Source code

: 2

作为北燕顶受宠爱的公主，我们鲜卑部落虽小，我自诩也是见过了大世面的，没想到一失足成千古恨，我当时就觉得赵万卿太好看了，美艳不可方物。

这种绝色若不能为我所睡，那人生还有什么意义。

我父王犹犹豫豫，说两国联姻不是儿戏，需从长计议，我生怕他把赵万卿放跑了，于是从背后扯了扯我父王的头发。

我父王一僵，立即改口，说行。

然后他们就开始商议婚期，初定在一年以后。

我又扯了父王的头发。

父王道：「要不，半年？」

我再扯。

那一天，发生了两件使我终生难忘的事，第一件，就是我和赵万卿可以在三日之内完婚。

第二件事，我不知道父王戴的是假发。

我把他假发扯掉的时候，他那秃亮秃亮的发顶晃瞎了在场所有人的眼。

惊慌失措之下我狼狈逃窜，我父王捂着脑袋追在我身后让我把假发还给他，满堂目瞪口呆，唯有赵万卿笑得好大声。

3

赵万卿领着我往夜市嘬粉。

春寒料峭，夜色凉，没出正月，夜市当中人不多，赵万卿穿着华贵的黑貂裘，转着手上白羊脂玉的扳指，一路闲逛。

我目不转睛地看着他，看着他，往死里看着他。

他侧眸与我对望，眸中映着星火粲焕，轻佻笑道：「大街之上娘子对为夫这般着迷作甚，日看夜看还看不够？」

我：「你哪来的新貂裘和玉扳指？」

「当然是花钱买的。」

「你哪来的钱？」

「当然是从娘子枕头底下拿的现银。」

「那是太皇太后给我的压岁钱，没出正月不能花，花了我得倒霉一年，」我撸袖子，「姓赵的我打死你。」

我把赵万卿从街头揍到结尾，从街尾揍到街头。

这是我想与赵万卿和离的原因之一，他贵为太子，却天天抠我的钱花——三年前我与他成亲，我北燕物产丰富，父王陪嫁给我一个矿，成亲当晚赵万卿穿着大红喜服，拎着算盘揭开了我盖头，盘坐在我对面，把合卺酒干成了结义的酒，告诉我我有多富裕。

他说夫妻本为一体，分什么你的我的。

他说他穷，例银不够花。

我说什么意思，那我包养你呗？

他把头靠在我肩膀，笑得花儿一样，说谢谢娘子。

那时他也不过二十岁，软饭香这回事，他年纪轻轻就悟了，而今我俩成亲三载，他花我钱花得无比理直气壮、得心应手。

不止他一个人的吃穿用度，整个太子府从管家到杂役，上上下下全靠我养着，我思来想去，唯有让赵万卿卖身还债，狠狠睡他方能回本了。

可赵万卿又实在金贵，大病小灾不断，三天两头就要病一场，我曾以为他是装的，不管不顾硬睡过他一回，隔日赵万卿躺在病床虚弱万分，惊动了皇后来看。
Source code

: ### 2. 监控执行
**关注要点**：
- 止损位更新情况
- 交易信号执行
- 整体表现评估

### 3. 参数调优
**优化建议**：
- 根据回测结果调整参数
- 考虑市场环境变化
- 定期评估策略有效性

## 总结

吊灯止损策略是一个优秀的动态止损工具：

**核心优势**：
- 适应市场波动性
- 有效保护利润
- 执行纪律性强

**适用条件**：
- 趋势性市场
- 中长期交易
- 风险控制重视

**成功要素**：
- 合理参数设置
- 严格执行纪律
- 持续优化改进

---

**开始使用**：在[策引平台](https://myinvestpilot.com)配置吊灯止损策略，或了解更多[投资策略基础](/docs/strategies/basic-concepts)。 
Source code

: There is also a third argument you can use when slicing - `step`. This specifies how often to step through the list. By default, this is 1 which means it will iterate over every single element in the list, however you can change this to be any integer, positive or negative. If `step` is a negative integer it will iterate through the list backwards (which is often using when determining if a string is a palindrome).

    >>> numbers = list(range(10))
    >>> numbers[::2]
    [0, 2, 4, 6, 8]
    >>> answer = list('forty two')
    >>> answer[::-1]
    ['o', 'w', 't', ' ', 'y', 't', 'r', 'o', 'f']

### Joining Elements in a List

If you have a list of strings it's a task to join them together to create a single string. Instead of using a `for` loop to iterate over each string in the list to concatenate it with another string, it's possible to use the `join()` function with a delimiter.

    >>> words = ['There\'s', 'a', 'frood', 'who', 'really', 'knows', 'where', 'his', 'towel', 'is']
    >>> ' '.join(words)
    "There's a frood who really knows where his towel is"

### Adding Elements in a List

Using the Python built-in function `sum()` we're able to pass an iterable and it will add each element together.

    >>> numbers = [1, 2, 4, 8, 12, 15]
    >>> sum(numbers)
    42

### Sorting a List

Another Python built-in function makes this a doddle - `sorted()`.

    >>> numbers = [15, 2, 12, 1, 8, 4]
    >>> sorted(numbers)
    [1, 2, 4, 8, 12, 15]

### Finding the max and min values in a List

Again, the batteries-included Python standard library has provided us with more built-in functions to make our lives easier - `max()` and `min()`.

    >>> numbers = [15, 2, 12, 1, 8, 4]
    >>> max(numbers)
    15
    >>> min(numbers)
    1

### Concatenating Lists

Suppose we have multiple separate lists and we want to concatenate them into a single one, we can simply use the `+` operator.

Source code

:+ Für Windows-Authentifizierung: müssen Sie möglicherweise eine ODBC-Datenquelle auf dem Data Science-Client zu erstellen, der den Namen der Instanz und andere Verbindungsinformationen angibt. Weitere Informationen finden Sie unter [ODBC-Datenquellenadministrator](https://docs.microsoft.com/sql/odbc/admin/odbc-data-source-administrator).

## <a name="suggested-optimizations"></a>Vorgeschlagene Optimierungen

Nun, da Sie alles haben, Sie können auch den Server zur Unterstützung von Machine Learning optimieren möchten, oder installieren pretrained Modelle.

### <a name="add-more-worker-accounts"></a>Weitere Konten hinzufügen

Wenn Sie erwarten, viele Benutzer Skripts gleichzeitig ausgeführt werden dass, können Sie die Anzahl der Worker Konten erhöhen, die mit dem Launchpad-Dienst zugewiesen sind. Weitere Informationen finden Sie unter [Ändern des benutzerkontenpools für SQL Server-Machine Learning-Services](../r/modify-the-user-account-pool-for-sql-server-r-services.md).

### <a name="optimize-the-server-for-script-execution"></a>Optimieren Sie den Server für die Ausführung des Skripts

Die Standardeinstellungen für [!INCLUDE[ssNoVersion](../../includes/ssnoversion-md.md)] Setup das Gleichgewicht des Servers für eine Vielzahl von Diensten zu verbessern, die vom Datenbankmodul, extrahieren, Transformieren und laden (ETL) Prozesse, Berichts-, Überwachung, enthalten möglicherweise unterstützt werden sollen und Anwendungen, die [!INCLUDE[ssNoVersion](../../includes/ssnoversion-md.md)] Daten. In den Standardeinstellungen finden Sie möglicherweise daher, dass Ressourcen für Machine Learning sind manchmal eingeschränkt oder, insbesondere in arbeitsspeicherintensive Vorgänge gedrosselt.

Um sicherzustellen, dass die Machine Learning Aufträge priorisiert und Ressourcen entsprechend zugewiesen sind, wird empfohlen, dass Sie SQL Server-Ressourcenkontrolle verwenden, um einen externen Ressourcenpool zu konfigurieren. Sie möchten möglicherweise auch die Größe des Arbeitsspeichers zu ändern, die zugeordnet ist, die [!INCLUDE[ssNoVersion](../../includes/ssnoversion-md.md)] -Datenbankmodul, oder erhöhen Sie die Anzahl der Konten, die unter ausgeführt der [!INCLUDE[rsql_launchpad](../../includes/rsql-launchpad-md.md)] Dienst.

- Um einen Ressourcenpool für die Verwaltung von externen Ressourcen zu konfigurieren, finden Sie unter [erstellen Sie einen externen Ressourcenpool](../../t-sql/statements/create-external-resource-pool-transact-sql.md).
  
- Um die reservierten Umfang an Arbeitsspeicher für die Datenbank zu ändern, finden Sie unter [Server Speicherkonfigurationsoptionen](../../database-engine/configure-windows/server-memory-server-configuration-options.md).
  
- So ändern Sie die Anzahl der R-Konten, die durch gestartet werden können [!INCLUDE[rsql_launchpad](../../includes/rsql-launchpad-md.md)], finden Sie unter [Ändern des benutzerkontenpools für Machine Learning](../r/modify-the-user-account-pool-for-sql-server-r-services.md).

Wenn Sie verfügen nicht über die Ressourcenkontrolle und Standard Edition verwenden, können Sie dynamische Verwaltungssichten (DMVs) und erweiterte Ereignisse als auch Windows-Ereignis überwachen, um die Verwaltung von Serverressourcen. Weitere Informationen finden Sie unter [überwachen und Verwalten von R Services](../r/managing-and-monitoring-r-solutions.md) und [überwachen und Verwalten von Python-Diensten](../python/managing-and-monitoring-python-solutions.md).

Work request: Take the lines from the first line of the listing up to and including the line with "### 3. 参数调优" and give them again exactly.

Solution to this task:
Source code

: 2

作为北燕顶受宠爱的公主，我们鲜卑部落虽小，我自诩也是见过了大世面的，没想到一失足成千古恨，我当时就觉得赵万卿太好看了，美艳不可方物。

这种绝色若不能为我所睡，那人生还有什么意义。

我父王犹犹豫豫，说两国联姻不是儿戏，需从长计议，我生怕他把赵万卿放跑了，于是从背后扯了扯我父王的头发。

我父王一僵，立即改口，说行。

然后他们就开始商议婚期，初定在一年以后。

我又扯了父王的头发。

父王道：「要不，半年？」

我再扯。

那一天，发生了两件使我终生难忘的事，第一件，就是我和赵万卿可以在三日之内完婚。

第二件事，我不知道父王戴的是假发。

我把他假发扯掉的时候，他那秃亮秃亮的发顶晃瞎了在场所有人的眼。

惊慌失措之下我狼狈逃窜，我父王捂着脑袋追在我身后让我把假发还给他，满堂目瞪口呆，唯有赵万卿笑得好大声。

3

赵万卿领着我往夜市嘬粉。

春寒料峭，夜色凉，没出正月，夜市当中人不多，赵万卿穿着华贵的黑貂裘，转着手上白羊脂玉的扳指，一路闲逛。

我目不转睛地看着他，看着他，往死里看着他。

他侧眸与我对望，眸中映着星火粲焕，轻佻笑道：「大街之上娘子对为夫这般着迷作甚，日看夜看还看不够？」

我：「你哪来的新貂裘和玉扳指？」

「当然是花钱买的。」

「你哪来的钱？」

「当然是从娘子枕头底下拿的现银。」

「那是太皇太后给我的压岁钱，没出正月不能花，花了我得倒霉一年，」我撸袖子，「姓赵的我打死你。」

我把赵万卿从街头揍到结尾，从街尾揍到街头。

这是我想与赵万卿和离的原因之一，他贵为太子，却天天抠我的钱花——三年前我与他成亲，我北燕物产丰富，父王陪嫁给我一个矿，成亲当晚赵万卿穿着大红喜服，拎着算盘揭开了我盖头，盘坐在我对面，把合卺酒干成了结义的酒，告诉我我有多富裕。

他说夫妻本为一体，分什么你的我的。

他说他穷，例银不够花。

我说什么意思，那我包养你呗？

他把头靠在我肩膀，笑得花儿一样，说谢谢娘子。

那时他也不过二十岁，软饭香这回事，他年纪轻轻就悟了，而今我俩成亲三载，他花我钱花得无比理直气壮、得心应手。

不止他一个人的吃穿用度，整个太子府从管家到杂役，上上下下全靠我养着，我思来想去，唯有让赵万卿卖身还债，狠狠睡他方能回本了。

可赵万卿又实在金贵，大病小灾不断，三天两头就要病一场，我曾以为他是装的，不管不顾硬睡过他一回，隔日赵万卿躺在病床虚弱万分，惊动了皇后来看。
Source code

: ### 2. 监控执行
**关注要点**：
- 止损位更新情况
- 交易信号执行
- 整体表现评估

### 3. 参数调优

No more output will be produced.